Water measurement: If you can’t measure it you can’t manage it. Never truer than with your supply of fresh water. Camomile originally had no means in place to check the amount of water in the main tanks and a small Zig gauge I had added to the port tank some years ago was both unreliable and inaccurate.

Our drinking water tank is easy to access, translucent and therefore can be easily monitored however the main tanks can’t be managed in this way being opaque and inaccessible. The best system I had come across was on a Amel where a sort of floating dipstick is located by the companionway but, although simple, I realised that any system would be only be completely accurate when the boat is upright and still.

I therefore installed a transparent sight tube on a level with the tanks, fed from the lower central tank, and a manual valved vent above it to allow it to breathe. The vent is fed as high as possible under the galley worktop and then returned down to the strum box to dispose of any leakage, the only drawback being that, under certain conditions, it is possible to cause a siphon and therefore a small puncture is required in the tube along with diligent closing of the valve which ideally would be spring loaded.

As our main tanks are not uniform in cross section the capacity scale for the sight tube would not have regular, even graduation so the scale was calibrated by emptying the tank 20 litres at time and marking the increments accordingly.

Even at sea this system can be made to work quite accurately if the heel is taken off and the vent valve is opened when the boat/tank is in its most neutral position.

Knowing the quantity of water in the tanks has been a real boon, allowing us to choose to carry less water (weight) on some passages but more importantly to be much more relaxed about how long we stay in some of the more remote anchorages where obtaining fresh water is an issue.


When we are cruising/anchoring our consumption runs at around 40 litres/day and we use our main tanks for washing/showering, washing up, cooking and cleaning but do not do laundry on board unless it is washed mainly with seawater and as Camomile has no salt water faucet this is not really very practical.

On long passages in hot climates we wash ourselves in seawater from a bucket on the boarding platform and then rinse ourselves off in fresh water from the transom shower. This may sound rudimentary but with air temperatures well into the 30s it is very refreshing and you can do it pretty well as much as you like.

We also have a 3m x 4.5m PVC sun canopy which is rigged at when anchor if we are not expecting severe winds. This can be fitted with funnels and tubes which divert any rain into the main tanks which can be quite effective in tropical downpours. In fact the main tanks were once filled in just over an hour on one of the outlying Fijian islands thus avoiding any water maker use at all during our stay there.

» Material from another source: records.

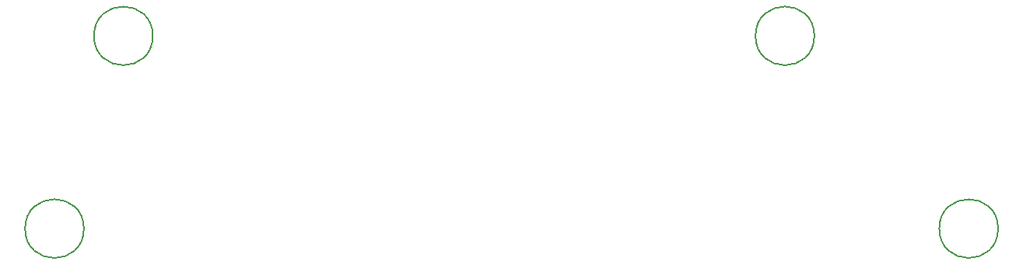
<source format=gbr>
%TF.GenerationSoftware,KiCad,Pcbnew,7.0.6*%
%TF.CreationDate,2023-12-11T13:02:44+00:00*%
%TF.ProjectId,BlankingRelay_Base,426c616e-6b69-46e6-9752-656c61795f42,rev?*%
%TF.SameCoordinates,Original*%
%TF.FileFunction,Other,Comment*%
%FSLAX46Y46*%
G04 Gerber Fmt 4.6, Leading zero omitted, Abs format (unit mm)*
G04 Created by KiCad (PCBNEW 7.0.6) date 2023-12-11 13:02:44*
%MOMM*%
%LPD*%
G01*
G04 APERTURE LIST*
%ADD10C,0.150000*%
G04 APERTURE END LIST*
D10*
%TO.C,REF\u002A\u002A*%
X48200000Y-146000000D02*
G75*
G03*
X48200000Y-146000000I-3200000J0D01*
G01*
X147700000Y-146000000D02*
G75*
G03*
X147700000Y-146000000I-3200000J0D01*
G01*
X55700000Y-125000000D02*
G75*
G03*
X55700000Y-125000000I-3200000J0D01*
G01*
X127700000Y-125000000D02*
G75*
G03*
X127700000Y-125000000I-3200000J0D01*
G01*
%TD*%
M02*

</source>
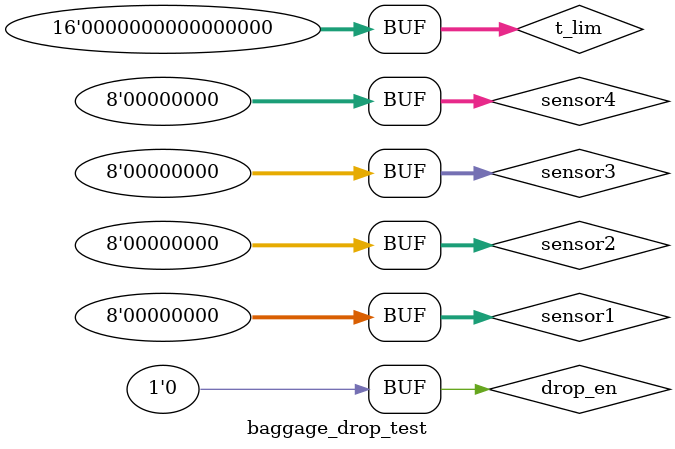
<source format=v>
`timescale 1ns / 1ps


module baggage_drop_test;

	// Inputs
	reg [7:0] sensor1;
	reg [7:0] sensor2;
	reg [7:0] sensor3;
	reg [7:0] sensor4;
	reg [15:0] t_lim;
	reg drop_en;

	// Outputs
	wire [6:0] seven_seg1;
	wire [6:0] seven_seg2;
	wire [6:0] seven_seg3;
	wire [6:0] seven_seg4;
	wire [0:0] drop_activated;

	// Instantiate the Unit Under Test (UUT)
	baggage_drop uut (
		.seven_seg1(seven_seg1), 
		.seven_seg2(seven_seg2), 
		.seven_seg3(seven_seg3), 
		.seven_seg4(seven_seg4), 
		.drop_activated(drop_activated), 
		.sensor1(sensor1), 
		.sensor2(sensor2), 
		.sensor3(sensor3), 
		.sensor4(sensor4), 
		.t_lim(t_lim), 
		.drop_en(drop_en)
	);

	initial begin
		// Initialize Inputs
		sensor1 = 0;
		sensor2 = 0;
		sensor3 = 0;
		sensor4 = 0;
		t_lim = 0;
		drop_en = 0;

		// Wait 100 ns for global reset to finish
		#100;
        
		// Add stimulus here

	end
      
endmodule


</source>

40 litres worth of rigid jerry cans are also carried on board which along with our stock of bottled water form our final backstop emergency stock and fresh water “grab bag” supply. We have frequently used our additional 150 ltrs of flexible jerry cans for topping up the main tanks by shuttling to a trusted dockside supply in the dinghy and this served us well in New Zealand and Australia where chlorinated supply is plentiful nearby to a lot of good anchorages but, particularly in Australia, marinas are expensive to visit.

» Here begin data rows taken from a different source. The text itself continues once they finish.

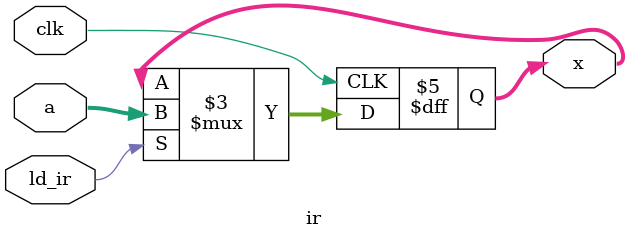
<source format=v>
module ir(
    input        clk,    // Ê±ÖÓÐÅºÅ
    input        ld_ir,  // ×°ÔØÊ¹ÄÜÐÅºÅ
    input  [7:0] a,      // 8 Î»ÊäÈë
    output reg [7:0] x   // 8 Î»Êä³ö
);

    // ³õÊ¼Öµ 00000000
    initial x = 8'b00000000;

    // ÔÚ clk ÏÂ½µÑØ£¬ld_ir = 1 Ê±£¬°Ñ×ÜÏß a ×°Èë¼Ä´æÆ÷
    always @(negedge clk) begin
        if (ld_ir)
            x <= a;
    end

endmodule
</source>
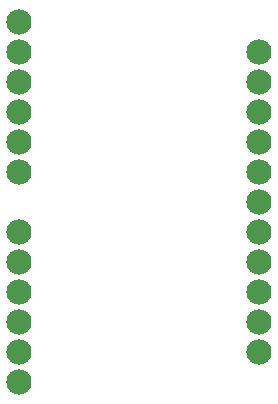
<source format=gbs>
G04*
G04 #@! TF.GenerationSoftware,Altium Limited,Altium Designer,24.9.1 (31)*
G04*
G04 Layer_Color=16711935*
%FSLAX44Y44*%
%MOMM*%
G71*
G04*
G04 #@! TF.SameCoordinates,8B15B8A4-CC8F-4B91-B826-D3DC1A653359*
G04*
G04*
G04 #@! TF.FilePolarity,Negative*
G04*
G01*
G75*
%ADD18C,2.1336*%
D18*
X95233Y325120D02*
D03*
X298433Y299720D02*
D03*
X95233D02*
D03*
X298433Y274320D02*
D03*
X95233D02*
D03*
X298433Y248920D02*
D03*
X95233D02*
D03*
X298433Y223520D02*
D03*
X95233D02*
D03*
X298433Y198120D02*
D03*
X95233D02*
D03*
X298433Y172720D02*
D03*
X95233Y147320D02*
D03*
X298433D02*
D03*
X95233Y121920D02*
D03*
X298433D02*
D03*
X95233Y96520D02*
D03*
X298433D02*
D03*
X95233Y71120D02*
D03*
X298433D02*
D03*
X95233Y45720D02*
D03*
X298433D02*
D03*
X95233Y20320D02*
D03*
M02*

</source>
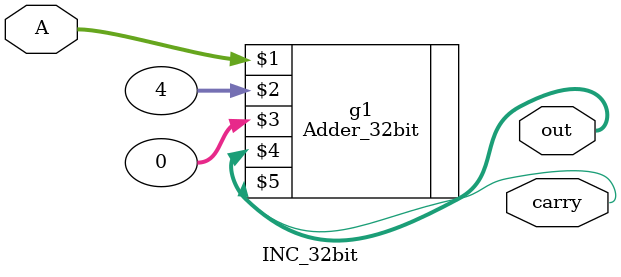
<source format=v>
`timescale 1ns / 1ps


module INC_32bit(A,out,carry);
    input [31:0] A;
    output [31:0] out;
    output carry;
    
    Adder_32bit g1(A,32'b100,0,out,carry);
    
    
endmodule

</source>
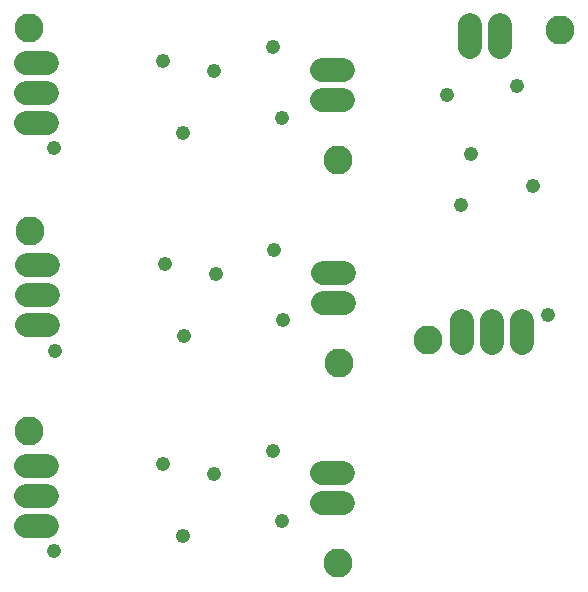
<source format=gbs>
G75*
G70*
%OFA0B0*%
%FSLAX24Y24*%
%IPPOS*%
%LPD*%
%AMOC8*
5,1,8,0,0,1.08239X$1,22.5*
%
%ADD10C,0.0970*%
%ADD11C,0.0789*%
%ADD12C,0.0476*%
D10*
X009050Y014448D03*
X009090Y021128D03*
X009050Y027888D03*
X019360Y023488D03*
X022340Y017508D03*
X019400Y016728D03*
X019360Y010048D03*
X026740Y027818D03*
D11*
X024740Y027983D02*
X024740Y027274D01*
X023740Y027274D02*
X023740Y027983D01*
X019524Y026488D02*
X018816Y026488D01*
X018816Y025488D02*
X019524Y025488D01*
X019564Y019728D02*
X018856Y019728D01*
X018856Y018728D02*
X019564Y018728D01*
X023490Y018113D02*
X023490Y017404D01*
X024490Y017404D02*
X024490Y018113D01*
X025490Y018113D02*
X025490Y017404D01*
X019524Y013048D02*
X018816Y013048D01*
X018816Y012048D02*
X019524Y012048D01*
X009654Y012298D02*
X008946Y012298D01*
X008946Y013298D02*
X009654Y013298D01*
X009654Y011298D02*
X008946Y011298D01*
X008986Y017978D02*
X009694Y017978D01*
X009694Y018978D02*
X008986Y018978D01*
X008986Y019978D02*
X009694Y019978D01*
X009654Y024738D02*
X008946Y024738D01*
X008946Y025738D02*
X009654Y025738D01*
X009654Y026738D02*
X008946Y026738D01*
D12*
X009870Y010448D03*
X013530Y013348D03*
X015230Y013018D03*
X017190Y013808D03*
X017490Y011468D03*
X014170Y010948D03*
X009910Y017128D03*
X013570Y020028D03*
X015270Y019698D03*
X017230Y020488D03*
X017530Y018148D03*
X014210Y017628D03*
X009870Y023888D03*
X013530Y026788D03*
X015230Y026458D03*
X017190Y027248D03*
X017490Y024908D03*
X014170Y024388D03*
X022980Y025648D03*
X023770Y023688D03*
X023440Y021988D03*
X025840Y022628D03*
X025320Y025948D03*
X026340Y018328D03*
M02*

</source>
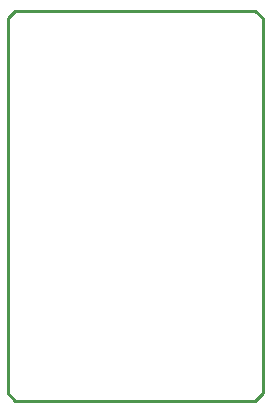
<source format=gbr>
G04 EAGLE Gerber RS-274X export*
G75*
%MOMM*%
%FSLAX34Y34*%
%LPD*%
%IN*%
%IPPOS*%
%AMOC8*
5,1,8,0,0,1.08239X$1,22.5*%
G01*
%ADD10C,0.254000*%


D10*
X0Y6350D02*
X6350Y0D01*
X209550Y0D01*
X215900Y6350D01*
X215900Y323850D01*
X209550Y330200D01*
X6350Y330200D01*
X0Y323850D01*
X0Y6350D01*
M02*

</source>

Before the modifications to the original system were started the plumbing circuit was schemed out (drawing in ms excel) and although this took some time it was really useful. It not only helped to avoid mistakes (easy with so many tubes that looked very similar) but formed the basis of getting the right parts, length of tube and preparing locations for the major components whose relationship to each other within the hull is sometimes critical. The file was later extended to include all the boat plumbing and is used as reference when troubleshooting or making changes to the system.


  1. That is genius Kins, I can’t wait to see it on operation!